Le Passage au « Tout Rafale » :

Pour les installations AVIATION, un des enjeux clés de cet arrêt technique est le passage au « tout Rafale », suite au retrait du service actif du Super Etendard Modernisé dans la Marine. Les bancs d’essais dédiés à ce dernier ont donc été démontés, désormais remplacés par des bancs d’essais Rafale, en optimisant l’espace dédié à la maintenance.

Sur le pont d’envol, les grands dispositifs d’aide à l’appontage des avions, ont, eux aussi, connu des changements, notamment l’optique principale d’appontage (ou miroir d’appontage). Une nouvelle optique d’appontage IFLOLS (Improved Fresnel Lens Optical Landing System) est installée. Par ailleurs, le Dispositif d’Aide à l’appontage LASer (DALAS) est remplacé et la plate-forme « Officier d’Appontage » (PFOA) profondément modernisée.

La modernisation de la « plate-forme »

Concernant la stabilité du pont d’envol, le Système Automatique de TRAnquillisation et de Pilotage (SATRAP) regroupant 4 ailerons de stabilisation, 2 gouvernails et 12 trains COGITE (Compensation de la GITE) a été entièrement révisé pour continuer à garantir les activités aériennes par gros temps.

La modernisation des équipements et le rechargement du combustible nucléaire des deux chaufferies :

Le combustible des deux chaufferies nucléaires a été remplacé, permettant au porte-avions de regagner une autonomie en mer pour les missions à venir au cours des prochaines années.
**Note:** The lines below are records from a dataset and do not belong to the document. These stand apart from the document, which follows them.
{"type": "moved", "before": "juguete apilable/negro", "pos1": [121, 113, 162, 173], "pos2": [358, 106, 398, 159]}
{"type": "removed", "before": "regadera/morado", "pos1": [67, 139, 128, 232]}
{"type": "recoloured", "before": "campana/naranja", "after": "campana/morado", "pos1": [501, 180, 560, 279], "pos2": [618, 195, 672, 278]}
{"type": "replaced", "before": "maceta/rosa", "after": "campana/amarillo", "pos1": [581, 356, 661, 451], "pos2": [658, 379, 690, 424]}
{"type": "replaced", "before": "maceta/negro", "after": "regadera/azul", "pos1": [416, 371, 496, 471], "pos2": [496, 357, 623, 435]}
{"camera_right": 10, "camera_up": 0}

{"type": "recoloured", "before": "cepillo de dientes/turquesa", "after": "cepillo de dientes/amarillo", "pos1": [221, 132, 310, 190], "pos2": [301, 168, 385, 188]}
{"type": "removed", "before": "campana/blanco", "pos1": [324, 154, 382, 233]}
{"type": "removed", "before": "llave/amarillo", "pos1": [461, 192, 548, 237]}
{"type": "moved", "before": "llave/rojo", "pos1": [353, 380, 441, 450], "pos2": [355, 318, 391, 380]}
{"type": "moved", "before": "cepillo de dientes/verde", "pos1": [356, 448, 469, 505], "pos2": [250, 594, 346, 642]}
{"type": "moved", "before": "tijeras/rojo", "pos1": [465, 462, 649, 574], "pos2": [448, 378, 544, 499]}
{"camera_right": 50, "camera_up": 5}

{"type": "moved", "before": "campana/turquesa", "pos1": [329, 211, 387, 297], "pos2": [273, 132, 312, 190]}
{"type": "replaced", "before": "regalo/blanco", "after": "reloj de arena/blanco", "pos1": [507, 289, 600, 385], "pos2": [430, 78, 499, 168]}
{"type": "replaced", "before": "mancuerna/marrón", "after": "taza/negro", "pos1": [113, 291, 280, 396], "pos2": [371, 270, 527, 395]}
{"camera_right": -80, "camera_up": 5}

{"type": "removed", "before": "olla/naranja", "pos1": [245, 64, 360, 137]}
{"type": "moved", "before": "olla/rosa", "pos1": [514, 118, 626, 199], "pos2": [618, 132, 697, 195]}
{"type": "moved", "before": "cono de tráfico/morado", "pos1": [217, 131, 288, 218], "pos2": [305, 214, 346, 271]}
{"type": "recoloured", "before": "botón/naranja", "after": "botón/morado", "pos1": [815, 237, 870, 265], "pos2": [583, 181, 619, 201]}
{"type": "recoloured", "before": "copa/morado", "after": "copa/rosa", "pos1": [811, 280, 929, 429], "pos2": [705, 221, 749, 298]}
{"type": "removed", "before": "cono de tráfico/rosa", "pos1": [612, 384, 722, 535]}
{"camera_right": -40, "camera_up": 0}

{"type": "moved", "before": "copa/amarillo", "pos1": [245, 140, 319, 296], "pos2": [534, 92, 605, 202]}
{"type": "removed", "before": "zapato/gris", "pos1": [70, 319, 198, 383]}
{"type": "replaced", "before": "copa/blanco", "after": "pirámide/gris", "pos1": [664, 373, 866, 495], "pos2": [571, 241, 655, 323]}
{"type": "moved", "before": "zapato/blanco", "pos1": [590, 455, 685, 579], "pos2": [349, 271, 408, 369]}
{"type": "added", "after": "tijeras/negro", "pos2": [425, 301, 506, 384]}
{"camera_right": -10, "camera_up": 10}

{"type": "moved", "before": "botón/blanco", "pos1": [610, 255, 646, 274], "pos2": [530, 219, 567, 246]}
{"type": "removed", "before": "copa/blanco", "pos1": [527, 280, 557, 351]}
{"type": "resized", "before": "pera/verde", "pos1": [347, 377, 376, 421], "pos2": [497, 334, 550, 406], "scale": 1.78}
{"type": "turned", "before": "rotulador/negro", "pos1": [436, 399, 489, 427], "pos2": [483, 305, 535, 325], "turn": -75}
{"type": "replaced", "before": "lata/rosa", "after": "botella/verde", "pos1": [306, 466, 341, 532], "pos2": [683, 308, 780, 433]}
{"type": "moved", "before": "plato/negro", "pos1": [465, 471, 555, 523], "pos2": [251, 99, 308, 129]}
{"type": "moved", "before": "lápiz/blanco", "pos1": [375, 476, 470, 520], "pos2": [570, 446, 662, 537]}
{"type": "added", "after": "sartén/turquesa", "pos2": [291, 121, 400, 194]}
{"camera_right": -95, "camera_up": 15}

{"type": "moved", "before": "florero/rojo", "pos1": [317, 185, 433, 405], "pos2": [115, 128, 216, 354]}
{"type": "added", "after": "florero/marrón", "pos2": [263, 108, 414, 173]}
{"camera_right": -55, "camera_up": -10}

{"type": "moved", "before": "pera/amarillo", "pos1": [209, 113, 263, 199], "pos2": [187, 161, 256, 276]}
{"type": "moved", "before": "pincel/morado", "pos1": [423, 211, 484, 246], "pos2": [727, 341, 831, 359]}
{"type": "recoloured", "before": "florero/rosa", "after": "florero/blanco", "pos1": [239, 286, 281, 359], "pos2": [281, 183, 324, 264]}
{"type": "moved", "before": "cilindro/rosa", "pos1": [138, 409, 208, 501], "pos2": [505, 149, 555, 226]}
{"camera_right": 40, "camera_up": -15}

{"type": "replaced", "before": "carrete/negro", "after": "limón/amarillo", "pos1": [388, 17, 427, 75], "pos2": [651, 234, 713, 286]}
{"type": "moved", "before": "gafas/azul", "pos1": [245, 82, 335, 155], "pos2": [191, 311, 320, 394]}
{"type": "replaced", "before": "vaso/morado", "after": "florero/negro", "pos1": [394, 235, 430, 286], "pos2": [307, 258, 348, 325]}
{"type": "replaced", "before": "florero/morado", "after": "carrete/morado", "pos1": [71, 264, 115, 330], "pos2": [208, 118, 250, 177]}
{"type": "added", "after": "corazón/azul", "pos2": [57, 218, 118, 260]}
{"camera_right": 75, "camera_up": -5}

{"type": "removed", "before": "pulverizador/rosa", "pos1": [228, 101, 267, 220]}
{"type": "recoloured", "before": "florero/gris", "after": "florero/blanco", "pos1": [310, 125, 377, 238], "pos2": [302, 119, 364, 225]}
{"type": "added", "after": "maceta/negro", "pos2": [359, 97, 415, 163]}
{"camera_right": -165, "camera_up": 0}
Ce rechargement des cœurs a été aussi l’occasion de vérifier et valider les circuits alimentant les chaudières.

Dans tous ces domaines, les travaux se poursuivent et le processus de vérification a déjà été initié : Déjà, les essais qui pouvaient être réalisées au bassin ont été lancés. Ils vont se poursuivre d’abord à quai puis en mer. En premier lieu, ce sont les capacités de navigation du porte-avions qui seront validées, puis les installations liées aux aéronefs et, enfin, le système de combat.

 

Maintien des compétences et remontée en puissance

En parallèle des travaux, l’équipage du porte-avions a aussi suivi des formations pour valider les compétences nécessaires à la conduite de ces nouveaux systèmes de navigation et de combat.

Les formations en simulateur vont désormais davantage laisser la place aux différentes activités d’entraînement à bord avec, en perspective, la validation des qualifications de l’équipage. Cette phase commence alors même que le groupe aérien embarqué (Gaé) maintient ses compétences opérationnelles grâce à des missions d’entraînement avec nos alliés américains dans le cadre de l’opération « Chesapeake » : 350 marins / 12 Rafale sont à bord du porte-avions USS George H.W. Bush, au large de Norfolk. Le Gaé participera cet automne aux phases de qualifications de ses pilotes à bord du Charles de Gaulle.

C’est donc un équipage très motivé qui poursuit le chantier et continue la phase de remontée en puissance du bâtiment.